There were periodic clashes between protesters and the police, and at least 180 people were arrested. Several were injured. The garrison commander, Major General Chen Daoxiang, addressed the situation in Hong Kong in an interview on the sidelines of the National People’s Congress in Beijing, where he serves as one of nearly 3,000 delegates to the annual legislative gathering.

General Chen said the new legislation would deter “all kinds of separatist forces and external intervention forces,” echoing the view of Lam and others in China’s political leadership that the protests have international support intended to undermine the Communist Party’s rule over the city.
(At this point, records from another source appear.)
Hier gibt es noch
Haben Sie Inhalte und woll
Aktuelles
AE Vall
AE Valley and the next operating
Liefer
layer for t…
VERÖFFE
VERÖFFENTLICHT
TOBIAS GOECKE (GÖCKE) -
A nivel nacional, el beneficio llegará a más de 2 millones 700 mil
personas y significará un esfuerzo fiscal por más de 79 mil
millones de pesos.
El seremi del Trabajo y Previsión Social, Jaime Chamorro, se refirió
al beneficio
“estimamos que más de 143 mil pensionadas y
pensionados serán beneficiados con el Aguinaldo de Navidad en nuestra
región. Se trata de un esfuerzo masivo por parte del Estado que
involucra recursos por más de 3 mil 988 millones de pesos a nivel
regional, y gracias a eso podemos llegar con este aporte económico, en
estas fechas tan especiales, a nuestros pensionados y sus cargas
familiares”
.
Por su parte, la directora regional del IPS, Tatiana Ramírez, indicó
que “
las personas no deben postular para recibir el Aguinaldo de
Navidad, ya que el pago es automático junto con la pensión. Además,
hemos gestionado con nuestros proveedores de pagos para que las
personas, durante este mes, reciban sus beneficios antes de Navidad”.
“Garrison officers and soldiers are determined, confident, and capable of safeguarding national sovereignty, security and development interests and maintaining the long-term prosperity and stability of Hong Kong,” General Chen said in interview with China’s state television network, CCTV.
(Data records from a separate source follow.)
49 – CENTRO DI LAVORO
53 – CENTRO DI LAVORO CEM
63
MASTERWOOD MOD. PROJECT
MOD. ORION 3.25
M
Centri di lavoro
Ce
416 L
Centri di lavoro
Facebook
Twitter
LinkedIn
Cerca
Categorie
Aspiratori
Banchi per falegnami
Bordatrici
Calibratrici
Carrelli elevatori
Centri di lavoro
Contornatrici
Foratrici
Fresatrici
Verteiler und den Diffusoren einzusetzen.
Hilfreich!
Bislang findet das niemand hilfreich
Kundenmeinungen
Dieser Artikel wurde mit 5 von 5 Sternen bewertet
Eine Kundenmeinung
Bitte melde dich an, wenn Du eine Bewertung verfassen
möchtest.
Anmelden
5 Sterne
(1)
The video of the interview was accompanied by scenes of previous military training exercises, including drills against rioters and marine operations in Hong Kong’s Victoria Harbour. Some of the clips appeared to be from operations last year, when the protests overwhelmed the city and the People’s Liberation Army and the People’s Armed Police sent a surge of new troops into and near Hong Kong.

“I have never heard of a garrison official in Hong Kong publicly commenting on Hong Kong’s affairs, even though of course the legislation is being done in Beijing,” said the pro-democracy lawmaker Tanya Chan, calling the move “shocking”.

The Hong Kong garrison of the People’s Liberation Army is based in what was formerly the British military headquarters on Hong Kong Island. The garrison includes at least 19 sites around the territory, but it has generally kept a low profile in the city since the handover from British control in 1997.

Many of its soldiers — estimates of the total vary from 6,000 to 10,000 — live and train in bases across the border in Shenzhen.

At the peak of the protests late last summer, the military and armed police rotated new troops in from the mainland, calling it a routine redeployment, but many are believed to have never left, giving Beijing a larger reserve force in the territory in case the security situation spirals out of control.

Lam said that the central government moved to draft its own national security laws because the Legislative Council had, for years, been unable to write its own laws, as required by Article 23 of the territory’s Basic Law, the mini-constitution that governs its affairs under the formula known as “one country, two systems”.

“Because the situation has got worse and behaviours and acts that endanger national security are more and more rampant, the central government had to do the work first,” she said.